## Набор заданий
A) Ответьте на вопросы по тексту о Лакане:
(i) Чьи слова о том, что смерть — это сам символический порядок, приводятся в тексте?
(ii) Что говорит бандит, наставив пистолет?
(iii) Через какую идею Лакан передавал вхождение в язык?
B) Запишите из текста о Лакане всё от слов «Подобное вхождение в» и вниз до слов «никакого выбора нет.».

## Исходный текст
________________________

Читаем Жак Лакан: введение полностью

У Славоя Жижека есть пронзительные слова про эту способность символического порядка умерщвлять человека: «Смерть – это сам символический порядок, который, подобно паразиту, колонизует живые существа»[71]. Или: «Для человеческого существа быть „мертвым пока ты жив“ это значить быть колонизованным „мертвым“ символическим порядком»[72].

Опыт символической кастрации может сегодня испытать любой человек. Но, по сути, это ровно то, что претерпевает любой субъект, входя в язык, входя в символическое. Отсюда знаменитое выражение Лакана: «Я мыслю там, где я не есмь, следовательно, я есмь там, где я не мыслю»[73]. Или: «Я или не мыслю, или не есть»[74]. То есть там, где я начинаю мыслить, там, где я начинаю выражать себя через слова, там я исчезаю. А есть я только там, где я не мыслю. Почему? Потому что смысл, который мы пытаемся с помощью слов получить, это всегда слова, которые находятся как бы в поле Другого, – ведь не мы эти слова изобретали. Не мы изобретали правила, по которым эти слова связаны друг с другом. Мы вынуждены этими словами пользоваться, несмотря на то что не мы их придумали. Но если я не буду этими словами пользоваться, то я не смогу быть понятным для окружающих. То есть субъект может, конечно, как это делают некоторые дети, придумать свой собственный язык, который будет только его. Но в таком случае его не смогут понять. Он станет абсолютно никому не понятным.

Подобное вхождение в язык, в символическое пространство Лакан передавал через идею ложного выбора, когда вроде бы выбор дан, но на самом деле никакого выбора нет.

Например, представьте, что вы идете по подворотне и на вас нападает бандит (рисунок 33). Он наставляет на вас пистолет и говорит: «Кошелек или жизнь». Вроде как он дает выбор. То есть вы можете выбрать жизнь, или вы можете выбрать кошелек. Как будто бы вы действительно можете что-то выбрать. На самом деле это, естественно, ложный выбор. Потому что вы можете выбрать кошелек, но в таком случае бандит вас убьет, вы лишитесь жизни, а потом он заберет ваш кошелек. Поэтому это такой выбор, который оставляет вам, на самом деле, только один выбор – выбрать жизнь и отдать кошелек.

________________________

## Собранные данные
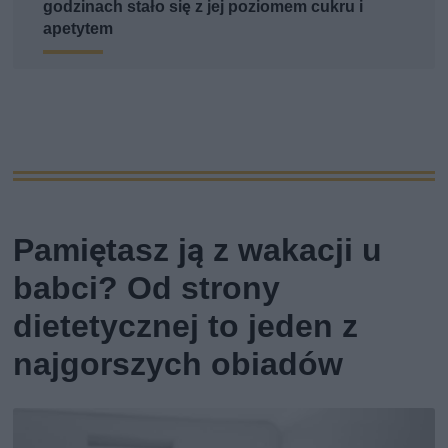
godzinach stało się z jej poziomem cukru i
apetytem
Pamiętasz ją z wakacji u
babci? Od strony
dietetycznej to jeden z
najgorszych obiadów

________________________

## Ответы по заданиям
A)
(i) Славоя Жижека.
(ii) «Кошелек или жизнь».
(iii) Через идею ложного выбора.

B)
Подобное вхождение в язык, в символическое пространство Лакан передавал через идею ложного выбора, когда вроде бы выбор дан, но на самом деле никакого выбора нет.